Because it must trip sometime. If a time was not specified it could fail to trip, and still pass the test. Have you never designed anything? Have you never written a test specification?
There must be a marked difference in personal response to 50v dc. I can honestly say I "never" recall feeling anything from contact with the 50v in telephone exchanges (inside in the dry), whether via a busbar/fuse etc or via a restriction such as a line circuit. The traditional "test lamp"[1] had uncovered metalwork probe which a natural grasp placed fingers in contact with. Some TOs covered this simply to prevent being surprised by inadvertently finding ringing current on a probed circuit.
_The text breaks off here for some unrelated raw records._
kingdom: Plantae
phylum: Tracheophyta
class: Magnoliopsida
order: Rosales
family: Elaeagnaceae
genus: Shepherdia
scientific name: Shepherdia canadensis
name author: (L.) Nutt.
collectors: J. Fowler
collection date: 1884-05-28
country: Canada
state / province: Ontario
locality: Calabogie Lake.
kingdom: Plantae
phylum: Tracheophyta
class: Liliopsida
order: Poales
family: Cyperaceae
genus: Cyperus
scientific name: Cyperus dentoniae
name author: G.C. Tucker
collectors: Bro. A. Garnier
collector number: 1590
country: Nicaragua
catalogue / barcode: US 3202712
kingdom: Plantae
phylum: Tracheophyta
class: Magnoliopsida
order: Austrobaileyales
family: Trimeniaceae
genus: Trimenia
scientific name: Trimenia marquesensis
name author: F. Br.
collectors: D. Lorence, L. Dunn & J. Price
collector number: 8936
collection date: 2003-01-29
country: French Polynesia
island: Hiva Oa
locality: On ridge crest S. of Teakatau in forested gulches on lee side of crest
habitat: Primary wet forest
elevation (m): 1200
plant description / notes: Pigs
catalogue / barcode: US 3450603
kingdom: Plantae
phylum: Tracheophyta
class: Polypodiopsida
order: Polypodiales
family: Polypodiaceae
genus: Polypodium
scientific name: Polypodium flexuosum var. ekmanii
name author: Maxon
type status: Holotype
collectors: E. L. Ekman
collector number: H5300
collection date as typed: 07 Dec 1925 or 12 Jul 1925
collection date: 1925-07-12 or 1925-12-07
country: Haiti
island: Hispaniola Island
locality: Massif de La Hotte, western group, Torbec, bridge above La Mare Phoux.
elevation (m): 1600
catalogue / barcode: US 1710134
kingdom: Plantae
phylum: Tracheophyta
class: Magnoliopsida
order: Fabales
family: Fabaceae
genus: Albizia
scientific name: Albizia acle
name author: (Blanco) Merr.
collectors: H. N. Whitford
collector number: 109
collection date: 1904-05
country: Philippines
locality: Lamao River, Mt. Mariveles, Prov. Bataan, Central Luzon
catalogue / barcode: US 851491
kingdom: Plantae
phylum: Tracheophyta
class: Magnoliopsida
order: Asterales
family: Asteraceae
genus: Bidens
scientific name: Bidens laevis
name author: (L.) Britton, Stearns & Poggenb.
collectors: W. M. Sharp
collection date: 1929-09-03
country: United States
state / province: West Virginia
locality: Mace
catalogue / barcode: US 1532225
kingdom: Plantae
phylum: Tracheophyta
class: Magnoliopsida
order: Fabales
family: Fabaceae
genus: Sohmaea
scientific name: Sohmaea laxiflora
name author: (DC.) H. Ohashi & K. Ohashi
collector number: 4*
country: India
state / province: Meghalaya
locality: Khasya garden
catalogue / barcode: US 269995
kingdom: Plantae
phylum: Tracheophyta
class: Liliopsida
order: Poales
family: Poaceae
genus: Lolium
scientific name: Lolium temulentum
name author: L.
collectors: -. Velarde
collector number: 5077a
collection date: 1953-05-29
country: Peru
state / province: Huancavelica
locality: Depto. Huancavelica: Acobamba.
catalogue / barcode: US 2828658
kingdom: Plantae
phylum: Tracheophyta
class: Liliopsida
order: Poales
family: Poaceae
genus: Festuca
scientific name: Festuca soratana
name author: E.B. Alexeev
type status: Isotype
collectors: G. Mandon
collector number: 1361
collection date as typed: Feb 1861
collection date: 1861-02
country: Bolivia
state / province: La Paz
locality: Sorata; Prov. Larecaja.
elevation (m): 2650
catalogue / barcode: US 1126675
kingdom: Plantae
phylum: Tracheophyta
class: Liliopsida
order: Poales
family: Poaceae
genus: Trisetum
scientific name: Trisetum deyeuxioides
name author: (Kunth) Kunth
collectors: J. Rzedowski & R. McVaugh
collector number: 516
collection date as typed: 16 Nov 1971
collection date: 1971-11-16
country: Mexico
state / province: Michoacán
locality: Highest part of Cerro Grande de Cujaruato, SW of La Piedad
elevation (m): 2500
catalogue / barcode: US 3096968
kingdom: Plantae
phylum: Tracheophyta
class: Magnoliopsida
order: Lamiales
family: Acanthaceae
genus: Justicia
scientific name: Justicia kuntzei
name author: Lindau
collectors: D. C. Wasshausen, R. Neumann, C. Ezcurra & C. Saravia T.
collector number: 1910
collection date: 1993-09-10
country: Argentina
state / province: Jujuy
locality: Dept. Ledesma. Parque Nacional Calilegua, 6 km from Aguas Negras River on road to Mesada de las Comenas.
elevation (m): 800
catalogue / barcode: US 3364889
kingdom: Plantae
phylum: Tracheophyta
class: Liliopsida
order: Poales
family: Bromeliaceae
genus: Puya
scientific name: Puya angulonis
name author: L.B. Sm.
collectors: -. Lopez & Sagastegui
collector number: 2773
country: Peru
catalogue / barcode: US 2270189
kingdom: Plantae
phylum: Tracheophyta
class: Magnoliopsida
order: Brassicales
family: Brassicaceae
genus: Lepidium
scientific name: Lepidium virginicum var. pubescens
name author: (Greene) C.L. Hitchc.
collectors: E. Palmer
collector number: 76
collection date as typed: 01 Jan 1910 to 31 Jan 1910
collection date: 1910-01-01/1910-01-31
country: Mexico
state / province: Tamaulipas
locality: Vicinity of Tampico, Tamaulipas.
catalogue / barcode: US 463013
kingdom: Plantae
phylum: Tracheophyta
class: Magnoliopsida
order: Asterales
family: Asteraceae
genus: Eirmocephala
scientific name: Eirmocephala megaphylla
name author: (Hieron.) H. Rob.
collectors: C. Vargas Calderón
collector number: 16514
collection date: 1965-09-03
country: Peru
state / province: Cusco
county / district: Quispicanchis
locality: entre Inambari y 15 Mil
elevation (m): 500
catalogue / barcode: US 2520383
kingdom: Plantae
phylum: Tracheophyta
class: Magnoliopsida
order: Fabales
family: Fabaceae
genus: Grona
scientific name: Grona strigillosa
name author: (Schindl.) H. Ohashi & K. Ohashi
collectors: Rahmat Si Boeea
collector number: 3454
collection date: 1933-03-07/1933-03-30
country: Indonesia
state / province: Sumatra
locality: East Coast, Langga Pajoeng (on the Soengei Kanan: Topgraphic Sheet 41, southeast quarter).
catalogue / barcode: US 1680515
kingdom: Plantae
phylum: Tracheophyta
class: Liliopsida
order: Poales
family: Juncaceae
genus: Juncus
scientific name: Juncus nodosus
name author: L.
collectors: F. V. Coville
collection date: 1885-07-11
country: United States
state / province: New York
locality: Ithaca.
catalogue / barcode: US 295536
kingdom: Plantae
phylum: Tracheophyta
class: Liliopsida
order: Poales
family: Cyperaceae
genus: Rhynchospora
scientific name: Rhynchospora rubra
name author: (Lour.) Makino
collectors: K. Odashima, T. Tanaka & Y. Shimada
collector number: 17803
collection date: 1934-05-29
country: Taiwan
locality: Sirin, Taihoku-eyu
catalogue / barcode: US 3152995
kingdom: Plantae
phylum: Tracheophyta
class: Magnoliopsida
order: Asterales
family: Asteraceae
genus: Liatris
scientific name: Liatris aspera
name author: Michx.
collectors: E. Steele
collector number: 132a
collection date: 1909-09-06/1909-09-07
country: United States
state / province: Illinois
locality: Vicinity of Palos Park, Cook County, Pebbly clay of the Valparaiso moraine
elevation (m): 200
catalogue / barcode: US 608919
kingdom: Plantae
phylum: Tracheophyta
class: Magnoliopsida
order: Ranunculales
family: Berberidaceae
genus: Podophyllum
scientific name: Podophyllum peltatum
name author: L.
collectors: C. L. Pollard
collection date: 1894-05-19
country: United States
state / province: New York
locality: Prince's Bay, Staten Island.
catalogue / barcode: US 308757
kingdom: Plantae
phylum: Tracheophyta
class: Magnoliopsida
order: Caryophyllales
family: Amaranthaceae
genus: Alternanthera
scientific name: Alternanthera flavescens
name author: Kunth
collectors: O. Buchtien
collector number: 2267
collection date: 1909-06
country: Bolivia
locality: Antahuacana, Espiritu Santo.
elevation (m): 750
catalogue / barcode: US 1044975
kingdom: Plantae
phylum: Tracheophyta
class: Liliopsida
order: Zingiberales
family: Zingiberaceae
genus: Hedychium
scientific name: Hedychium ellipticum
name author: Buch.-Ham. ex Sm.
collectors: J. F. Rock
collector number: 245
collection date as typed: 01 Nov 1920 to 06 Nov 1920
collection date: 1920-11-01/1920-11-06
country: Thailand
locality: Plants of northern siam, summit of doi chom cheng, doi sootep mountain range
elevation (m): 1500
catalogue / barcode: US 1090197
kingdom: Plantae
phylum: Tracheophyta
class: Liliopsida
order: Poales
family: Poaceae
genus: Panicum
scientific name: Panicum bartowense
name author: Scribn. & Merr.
[1] A device with two 50 volt carbon filament lamps in series, the test probe applied to a circuit point was connected to the centre-point with -50v at one lamp end, earth (0v) at the other. This gave surprisingly useful results. Users rapidly learned to be able to judge a variety of conditions from the difference in glow of the lamps. Conditions such as full 50v, full earth immediately obvious but also possible to tell if a point was fed by a supply via a range of resistances such as a 200R coil, 1k, coil, 10k etc. simply through the lamps differential brightness. Simple but effective, robust and cheap.
I must agree, I never ever felt 50v dc, however a colleague who vaporised a
10" spanner across a unfused exchange battery might have felt differently!
Ringing current though is a different matter - many happy hours, as an apprentice, lighting up colleagues by ringing circuits that they were wiring up.